三越伊勢丹ホールディングス(HD)は、2024年度(25年3月期)を最終年度とした中期経営計画を発表し、営業利益350億円の達成を掲げた。コロナ下からの回復を急ピッチで進め、13年度の過去最高益346億円を更新する。優良顧客との結びつきの強化によって百貨店事業の再生を図るほか、10年後の長いスパンでは不動産事業、金融事業で営業利益の半分を稼ぐ構造に移行し、営業利益500億円を目指す。
「百貨店を科学する」「顧客を貯める」。10日にオンラインで開催した会見で、細谷敏幸社長が繰り返した中計のキーワードだ。
「百貨店を科学する」とは主に収支構造改革を指す。従来の百貨店の常識に照らした手法を抜本的に見直す。百貨店事業の売り場の収益を細かく分析した上で、従業員を配置する。マーケティング投資ついても顧客分類の収益に基づき予算を最適化する。百貨店事業の従業員シェアを減らし、強化分野とする不動産や金融など他の事業に振り分ける。
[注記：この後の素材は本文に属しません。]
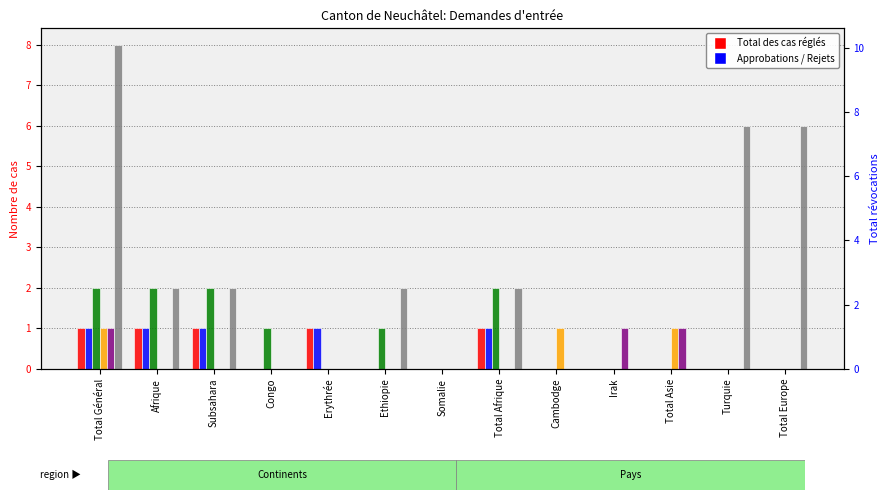

The value of Total cas réglés réexamen at Subsahara is 1. True or false?

False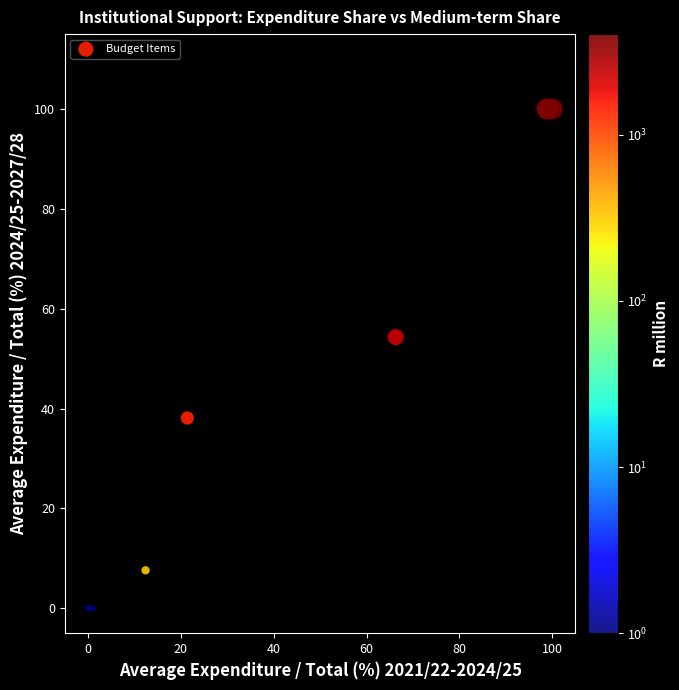

What Y value in the scatter plot is closest to 50?

54.3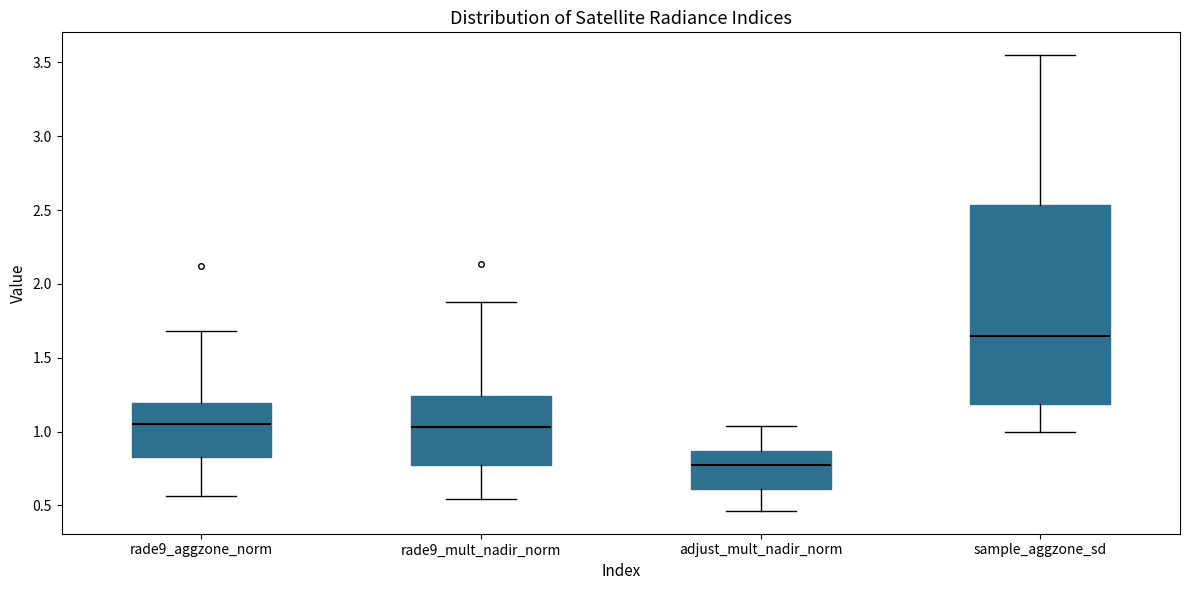

Reading left to right, transcribe this box plot: for each box, give where its median line is, the range the box spans, and where its two whiskers end, as read against the y-axis. The values are not printed on the chart, so give them approximately, as read against the axis.

rade9_aggzone_norm: median 1.05, box 0.85 to 1.20, whiskers 0.55 to 1.70
rade9_mult_nadir_norm: median 1.05, box 0.80 to 1.25, whiskers 0.55 to 1.90
adjust_mult_nadir_norm: median 0.75, box 0.60 to 0.85, whiskers 0.45 to 1.05
sample_aggzone_sd: median 1.65, box 1.20 to 2.55, whiskers 1.00 to 3.55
この数年間の固定費の削減によって収益構造は改善された。その路線をさらに推し進め、稼げる分野に経営資源を集中的に投じる。
「顧客を貯める」とは、MIカードをはじめとした認識顧客を増やすこと。一等地の集客力に頼ったマス戦略から、深くつながることのできる個客戦略にシフトする。デジタルツールを活用して、店舗を離れても親密なコミュニケーションがとれるようにする。特に伊勢丹新宿本店と三越日本橋本店においては認識顧客の比率を現在よりも10ポイント増の60%超に高める。
現在MIカードの会員は約210万人。これにEC(ネット通販)の普及に伴い増加するデジタルIDの会員なども加えて認識顧客を拡大する。認識顧客による売上高は19年度で4512億円(MIカード会員)。これに24年度に5800億円(MIカード会員、デジタルID会員の合計)にする。
認識顧客の中で特に重視するのが、年間100万円以上の買い物をする上顧客だ。消費意欲が旺盛な外商などの上顧客へのサービスを手厚くする。年間100万円以上購買するMIカード会員の売上高は19年度に1806億円だったが、24年度には2300億円に増やす。
「科学」のデータと「顧客」のニーズに基づき、商品構成も変える。伊勢丹新宿本店と三越日本橋本店の両基幹店では、婦人服・雑貨の売り上げシェアを集約し、ラグジュアリーブランドや宝飾・時計の高級品を拡大する。ラグジュアリーブランドと宝飾・時計の売り上げシェアは19年度の23%に対して、24年度は27%を予定する。